В 1947 году я был арестован, а все рукописи мои сожжены. После 10 лет тюремного заключения я был освобожден и реабилитирован.

Среди моих погибших рукописей было несколько тетрадей с лирическими стихотворениями и поэмами и большой роман, над которым я работал много лет. Восстановить эту вещь, конечно, невозможно: память не может хранить столько времени такой объемистый материал. Некоторую часть погибших стихотворений я восстановил по памяти еще в тюрьме и доработал их. Их снова у меня отбирали и уничтожали — или просто теряли, — я их снова восстанавливал и, кроме того, писал новые вещи. В условиях тюремного режима, созданного Берия и его сообщниками, некоторые из этих вещей тоже погибли.

Кроме черновиков и набросков, у меня сейчас имеется ряд рукописей, приведенных в доступный для прочтения вид. Копии наиболее законченных из этих вещей я представляю в Центральный Комитет вместе с этим письмом, надеясь, что с моими вещами ознакомится кто-либо из ответственных работников ЦК. При этом, однако, надо иметь в виду, что некоторые из моих вещей (поэмы "Гибель Грозного", "Рух", "Навна" и др.) со временем должны войти, как составные части, в большую книгу. По форме она будет представлять собой поэтический ансамбль, а тематика ее связана с проблемами становления русской культуры и общественности.

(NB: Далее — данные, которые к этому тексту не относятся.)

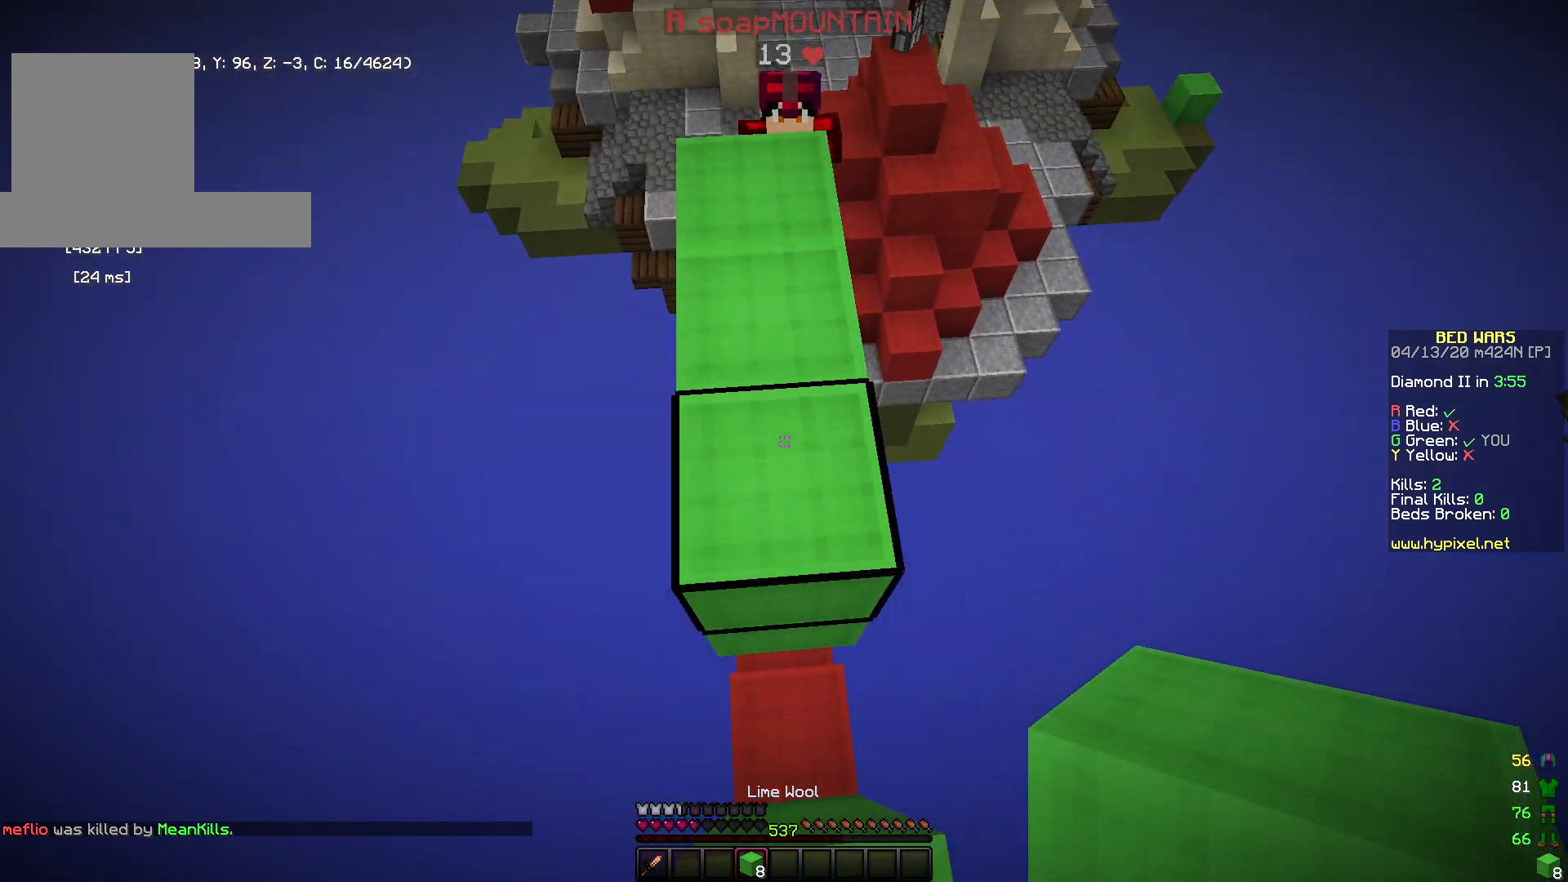
{"keys": ["w"], "mouse": [], "events": [[133, "space", "up"], [250, "mouse_right", "down"], [250, "s", "up"], [350, "mouse_right", "up"], [350, "w", "down"]]}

Поэтому перечисленные поэмы следует рассматривать не как замкнутые в себе, автономные произведения, а скорее как звенья в единой цепи, хотя эта цепь — будущий поэтический ансамбль — еще весьма далека от завершения.

Причина моей просьбы об ознакомлении Центрального Комитета с моими работами — то фальшивое и психологически невыносимое положение, в котором я нахожусь.

Я не могу забыть, что в 1947 году на основе моего уничтоженного, к сожалению, романа было выстроено абсурдное обвинение, стоившее многих исковерканных лет мне и целому ряду людей, виновных в том, что они знали кое-что из написанного мною. Двум из моих близких эта история стоила жизни. Этот факт никогда не сможет стереться из моей памяти. Я вышел из тюрьмы больным, с совершенно расшатанной нервной системой. И хотя я вполне отдаю себе отчет в благотворных переменах, происшедших за эти годы, и в строгом соблюдении законности, отличающем теперь деятельность органов Госбезопасности, но травмированность пережитым часто вызывает в душе беспокойство и тревогу: неужели когда-нибудь смогут возобновиться слежка и травля: "А что это пишет у себя ‘тайком’ Даниил Андреев".

"Тайком" я не пишу ничего. Но я теряюсь: имею ли я право читать свои вещи, до публикации большинства которых дело дойдет нескоро, хотя бы самому ограниченному кругу слушателей — людям, причастным литературе и чей критический разбор был бы мне нужен и полезен. Больше того, — я даже не понимаю, что я должен отвечать на естественные вопросы окружающих: пишу ли я, и если — да, то что пишу.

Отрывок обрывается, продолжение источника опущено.